All lines of the entries with "cout" in them must be listed.

========================

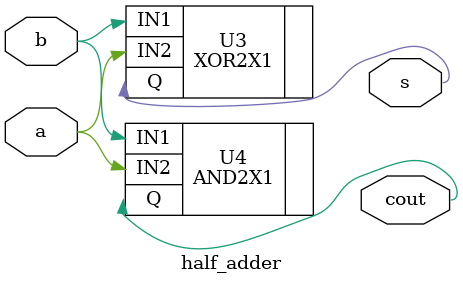
<source format=v>


module half_adder ( a, b, s, cout );
  input a, b;
  output s, cout;


  XOR2X1 U3 ( .IN1(b), .IN2(a), .Q(s) );
  AND2X1 U4 ( .IN1(b), .IN2(a), .Q(cout) );
endmodule


</source>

========================

* **Answer area**
module half_adder ( a, b, s, cout );
  output s, cout;
  AND2X1 U4 ( .IN1(b), .IN2(a), .Q(cout) );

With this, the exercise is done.